Chapter XIX

28 2 0
                                    

Chapter XIX | Uncover

Ups! Gambar ini tidak mengikuti Pedoman Konten kami. Untuk melanjutkan publikasi, hapuslah gambar ini atau unggah gambar lain.

Chapter XIX | Uncover

MALAM yang sama masih nahkodai buana.

Menembus kabut sebab suhu yang mendadak turun ekstrem, jauh melintasi sebagian tanah subur, sekalipun hujan jarang turun beberapa bulan belakangan, lanskap wilayah timur dirongrong atmosfer gelorat.

Obor-obor oranye-kemerahan terlampau kontras membakar pekatnya balam-balam. Perkemahan tentara yang baru saja dibangun selepas gencatan senjata yang bentrok fajar tadi mengisi tanah lapang, sesekali ditumbuhi rerumputan liar, dibasuh aroma keringat para pria kekar. Raksi anyir menyengat dari terbukanya luka-luka, khas pertempuran, mencicip epidermis akan pekat merah merebak. Erangan maupun isak tangis membendung lara tak kuasa lengangkan satu hari setelahnya usai perayaan.

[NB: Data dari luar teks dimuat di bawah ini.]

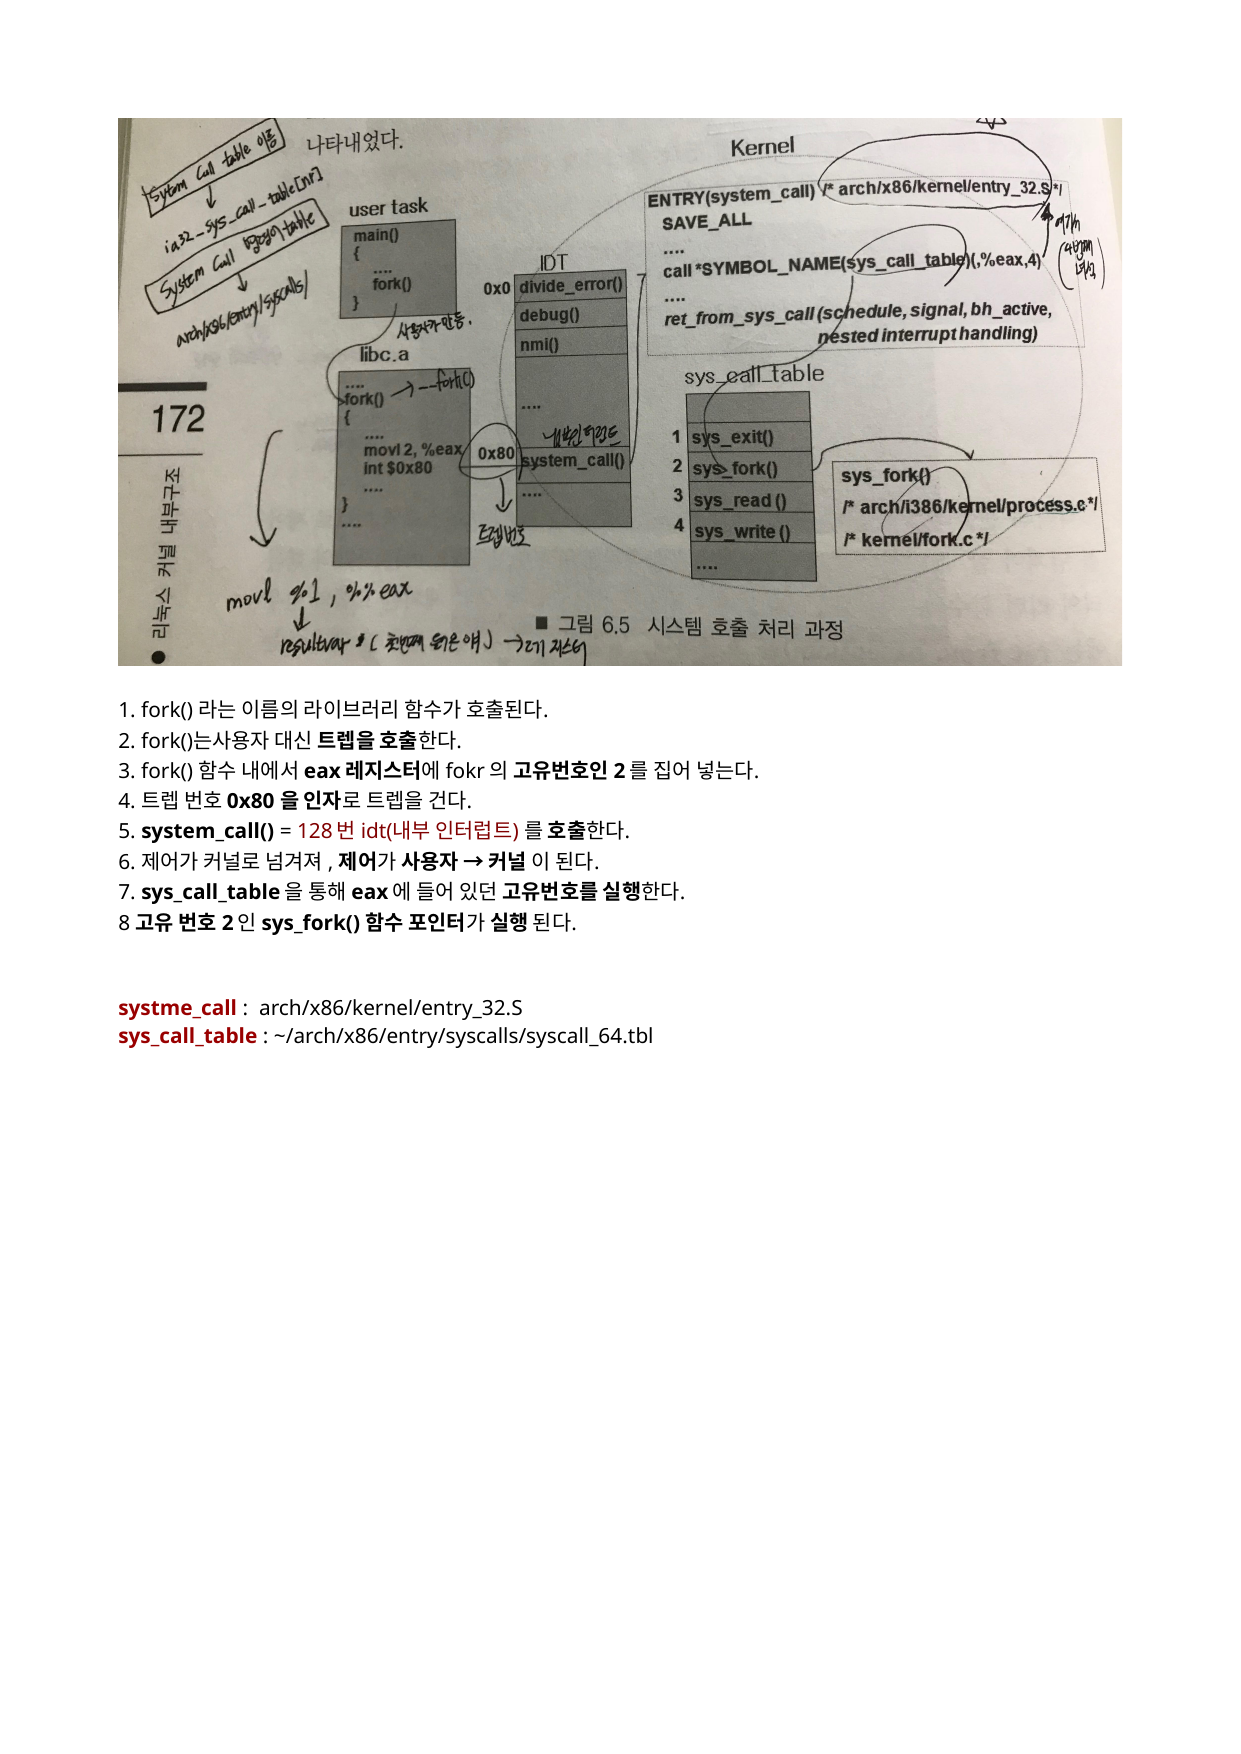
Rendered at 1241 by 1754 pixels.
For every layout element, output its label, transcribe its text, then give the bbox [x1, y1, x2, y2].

text systme_call : arch/x86/kernel/entry_32.S [118, 993, 1122, 1021]
text sys_call_table : ~/arch/x86/entry/syscalls/syscall_64.tbl [118, 1021, 1122, 1050]
picture [118, 198, 1123, 666]
text 8 고유 번호 2인 sys_fork() 함수 포인터가 실행 된다. [118, 906, 1122, 936]
text 4. 트렙 번호0x80 을 인자로 트렙을 건다. [118, 784, 1122, 815]
text 2. fork()는사용자 대신 트렙을 호출한다. [118, 724, 1122, 754]
text 1. fork() 라는 이름의 라이브러리 함수가 호출된다. [118, 693, 1122, 724]
text 3. fork() 함수 내에서 eax레지스터에 fokr의 고유번호인 2를 집어 넣는다. [118, 754, 1122, 784]
text 5. system_call() = 128번 idt(내부 인터럽트) 를 호출한다. [118, 815, 1122, 845]
text 7. sys_call_table을 통해 eax에 들어 있던 고유번호를 실행한다. [118, 875, 1122, 906]
text 6. 제어가 커널로 넘겨져 , 제어가 사용자 → 커널 이 된다. [118, 845, 1122, 875]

Mereka yang menderita cedera ringan tertalah-talah mengurus yang sekarat, carut-marut tunjukkan jejak pertarungan tewaskan kesadaran. Direngkuh antariksa sebam, malu-malunya rembulan, juga api unggun hangatkan badan, seperdua dari anggota batalion berjaga di perbatasan, menjelajah pelantaran meski mata telah membentur kantuk. Berlandaskan kegelisahan menjajah batin, menerka-nerka andaikan antiwirawan tahu-tahu menyerang kala raga dirundung lelah—lengah, terlalu menyepelekan, berspekulasi kalau legiunnya yang lemah akan mengadakan serangan tanpa pengumuman.

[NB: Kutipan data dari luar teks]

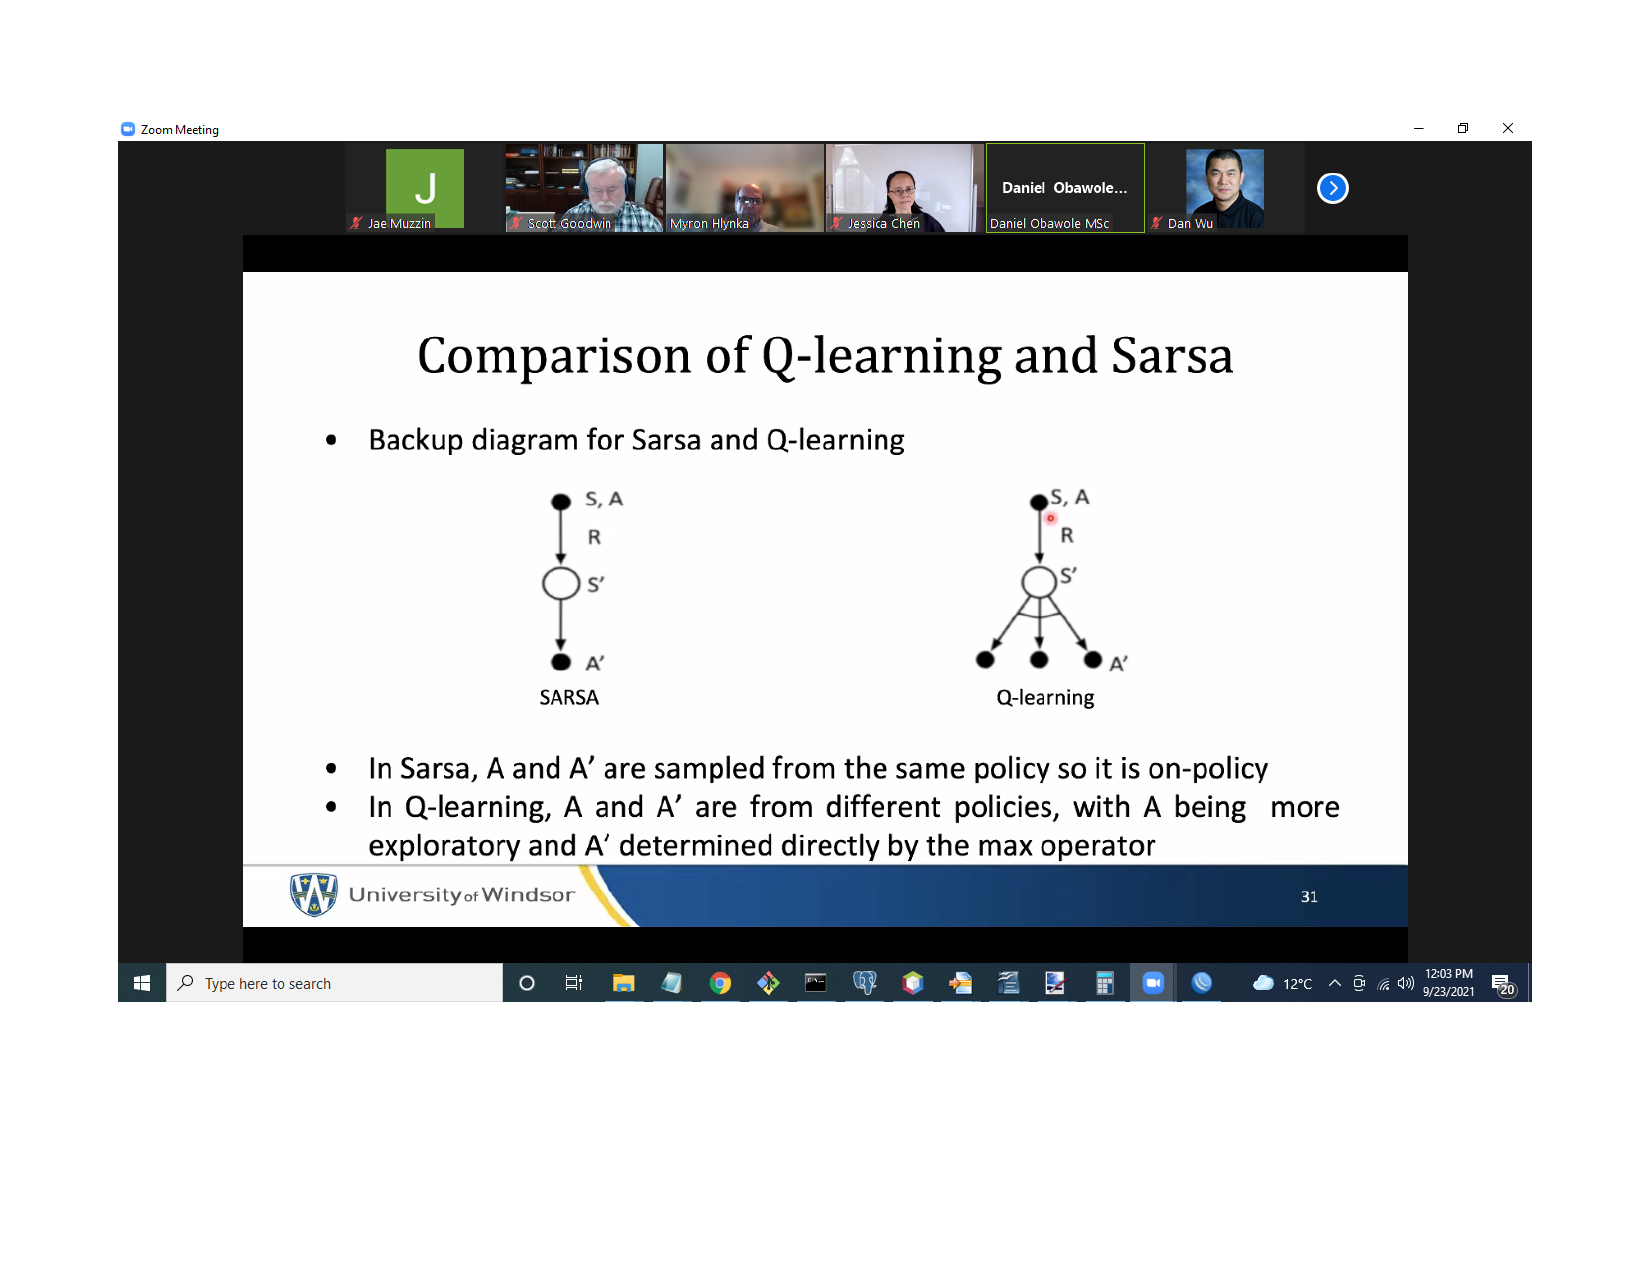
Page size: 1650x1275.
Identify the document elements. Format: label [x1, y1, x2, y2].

Mengelilingi barak kuning gading yang disulami ikon mahkota berduri—termasuk bendera yang berkibar di dalam tenda—Raevan sesekali mengintip isi kamp, merapah perkumpulan pasukan terbaring tak berdaya ditemani luka-luka parah; tebasan, tusukan, atau barangkali mereka yang tahu-tahu tak bernyawa dialihkan menuju puncak bukit, ditumpuk menjadi satu bersama yang lain—tewas dalam peperangan dalam kondisi mengenaskan—lantas dikremasi, disapa lambungan asap hitam dibaur aroma khas mayat-mayat yang telah lama menjadi momok mengerikan.

Entah siapa saja yang binasa, Raevan tak tahu. Namun, tatkala tangis acapkali menyeruak dari angkasanya erang pilu, muntahkan air mata demi teman sejawat yang tak lagi di sisinya, telah menjadi bukti absolut atas kekejaman pertumpahan darah.

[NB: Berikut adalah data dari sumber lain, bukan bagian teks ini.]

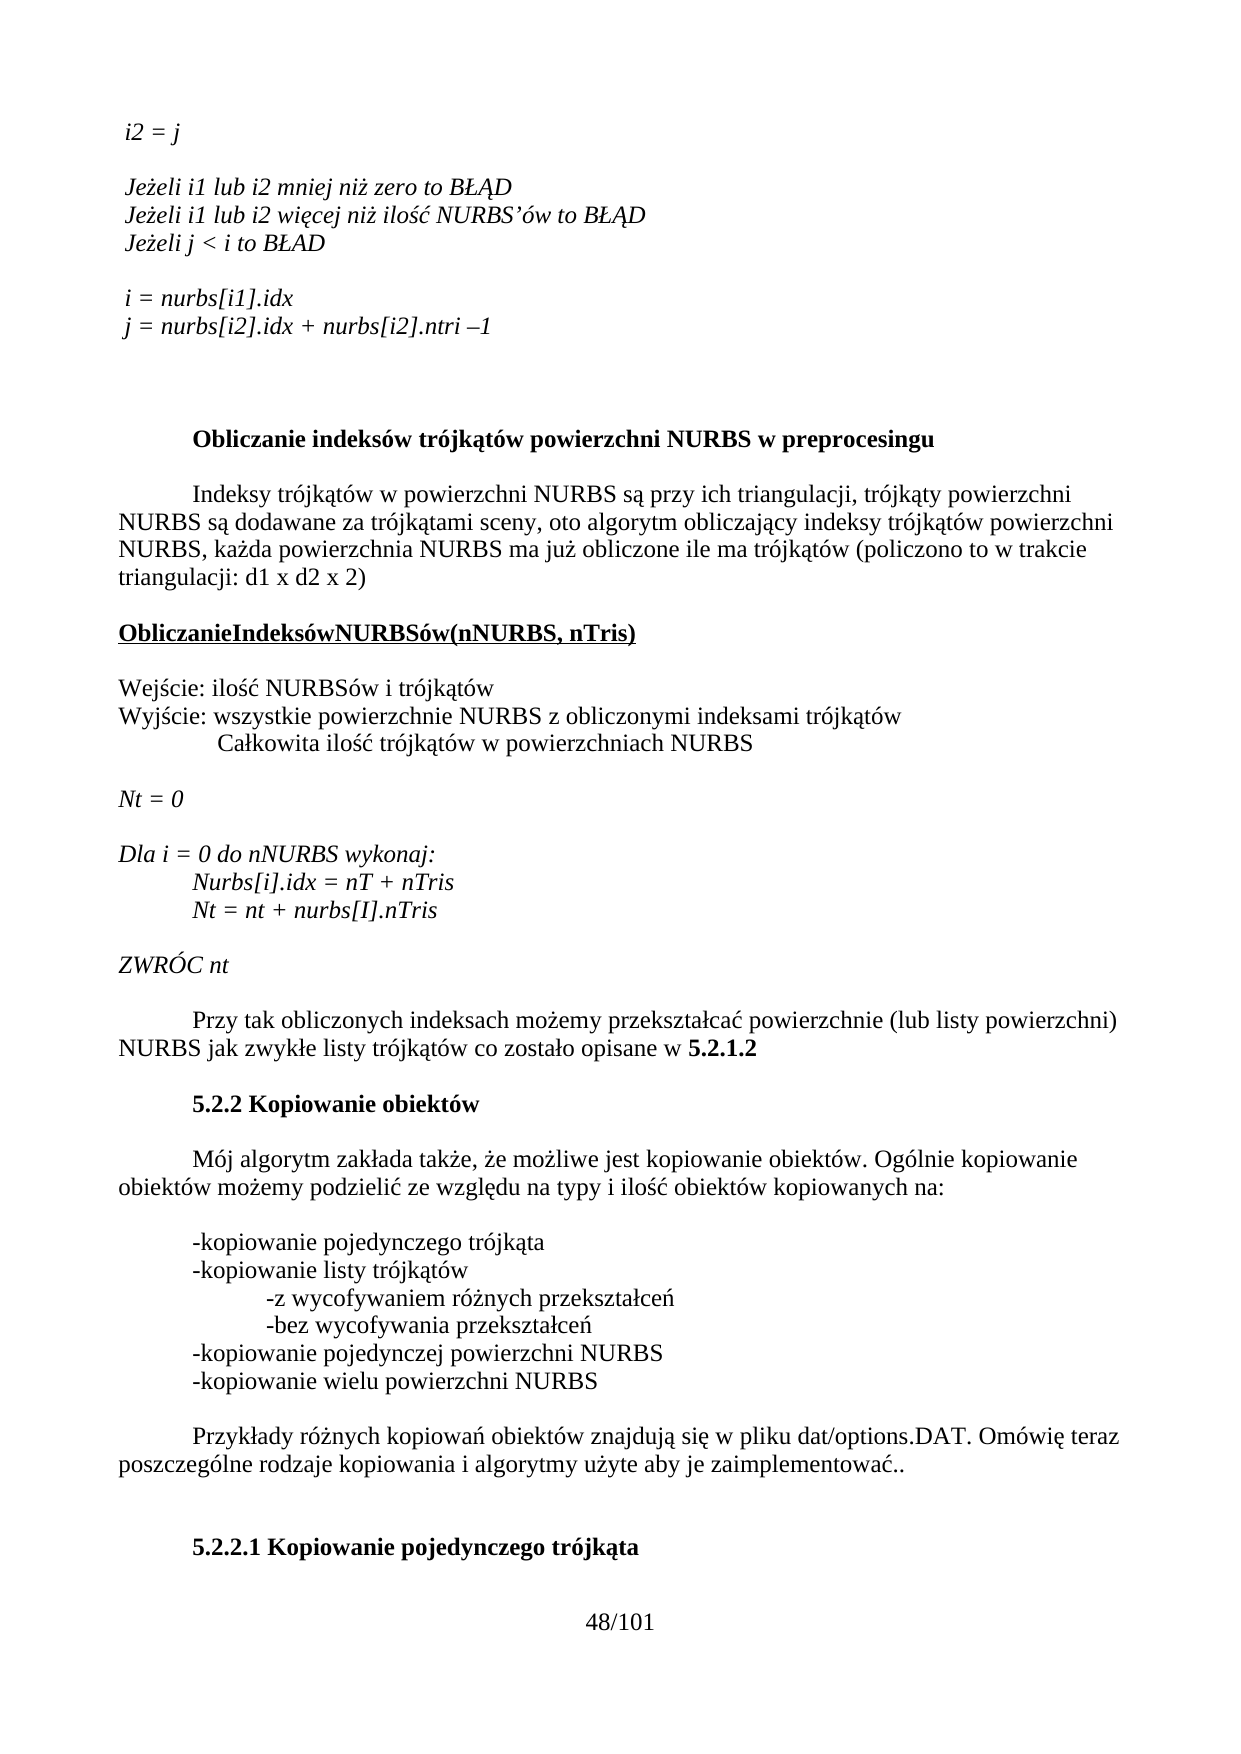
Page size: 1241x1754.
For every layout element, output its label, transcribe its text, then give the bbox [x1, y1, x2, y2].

text Przy tak obliczonych indeksach możemy przekształcać powierzchnie (lub listy powierzchni) NURBS jak zwykłe listy trójkątów co zostało opisane w 5.2.1.2 [118, 1007, 1122, 1062]
text -kopiowanie listy trójkątów [118, 1256, 1122, 1284]
text -z wycofywaniem różnych przekształceń [118, 1284, 1122, 1311]
text Dla i = 0 do nNURBS wykonaj: [118, 840, 1122, 868]
text -kopiowanie wielu powierzchni NURBS [118, 1367, 1122, 1394]
text Wyjście: wszystkie powierzchnie NURBS z obliczonymi indeksami trójkątów [118, 702, 1122, 729]
text -kopiowanie pojedynczego trójkąta [118, 1228, 1122, 1256]
text Mój algorytm zakłada także, że możliwe jest kopiowanie obiektów. Ogólnie kopiowanie obiektów możemy podzielić ze względu na typy i ilość obiektów kopiowanych na: [118, 1145, 1122, 1201]
text j = nurbs[i2].idx + nurbs[i2].ntri –1 [118, 312, 1122, 340]
text -kopiowanie pojedynczej powierzchni NURBS [118, 1339, 1122, 1367]
text i = nurbs[i1].idx [118, 284, 1122, 312]
text 5.2.2 Kopiowanie obiektów [118, 1090, 1122, 1117]
text Nt = 0 [118, 785, 1122, 813]
text -bez wycofywania przekształceń [118, 1311, 1122, 1339]
text Wejście: ilość NURBSów i trójkątów [118, 674, 1122, 702]
text Jeżeli j < i to BŁAD [118, 229, 1122, 257]
text Obliczanie indeksów trójkątów powierzchni NURBS w preprocesingu [118, 425, 1122, 452]
text ZWRÓC nt [118, 951, 1122, 979]
text Nt = nt + nurbs[I].nTris [118, 896, 1122, 923]
text 5.2.2.1 Kopiowanie pojedynczego trójkąta [118, 1533, 1122, 1561]
text Nurbs[i].idx = nT + nTris [118, 868, 1122, 896]
text Jeżeli i1 lub i2 mniej niż zero to BŁĄD [118, 173, 1122, 201]
text ObliczanieIndeksówNURBSów(nNURBS, nTris) [118, 619, 1122, 646]
text Indeksy trójkątów w powierzchni NURBS są przy ich triangulacji, trójkąty powierzchni NURBS są dodawane za trójkątami sceny, oto algorytm obliczający indeksy trójkątów powierzchni NURBS, każda powierzchnia NURBS ma już obliczone ile ma trójkątów (policzono to w trakcie triangulacji: d1 x d2 x 2) [118, 480, 1122, 591]
text Przykłady różnych kopiowań obiektów znajdują się w pliku dat/options.DAT. Omówię teraz poszczególne rodzaje kopiowania i algorytmy użyte aby je zaimplementować.. [118, 1422, 1122, 1478]
text Całkowita ilość trójkątów w powierzchniach NURBS [118, 729, 1122, 757]
text i2 = j [118, 118, 1122, 146]
text Jeżeli i1 lub i2 więcej niż ilość NURBS’ów to BŁĄD [118, 201, 1122, 229]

"Bagaimana dengan dia?" Telunjuk Raevan teracung pada salah satu pria yang hanya terdiam, layaknya manekin, tak menangis maupun frasakan sekelumit kisah kolega seperti yang lain. Napasnya tersengal; pekat merah cabuli tunik, meluber ke mana-mana embuskan aroma amis dari sisi pinggang. Walaupun demikian, lelaki tersebut tak bergeming. Sepasang netranya tertambat langit-langit tenda. Sepanjang Raevan menelisik, dunianya sekonyong-konyong hampa. Pendengarannya malfungsi sekalipun prajurit di sampingnya terus menjerit lantaran cedera.

Salah satu staf medis, menoleh, tambatkan irisnya pada si empu yang menatap kosong langit-langit. "Dia tertusuk tombak beracun," jelasnya sembari menghela napas. Pakaian bersih, obat-obatan, serta perban dipeluk di lengan petugas. "dan harus segera dipulangkan. Ada kemungkinan kalau ia akan cacat."

Alis Raevan meninggi, tertarik. "Dia tak bersedih?"

"Tidak ada orang di dunia ini yang berduka karena vonis kehilangan sumber penghasilannya, Tuan Crawn, terlebih kedua kakinya." Si puan menggeleng iba. Di ambang pintu, ia menyingkir, agak ke dalam sebab koleganya melintas, hilir-mudik mengobati tentara.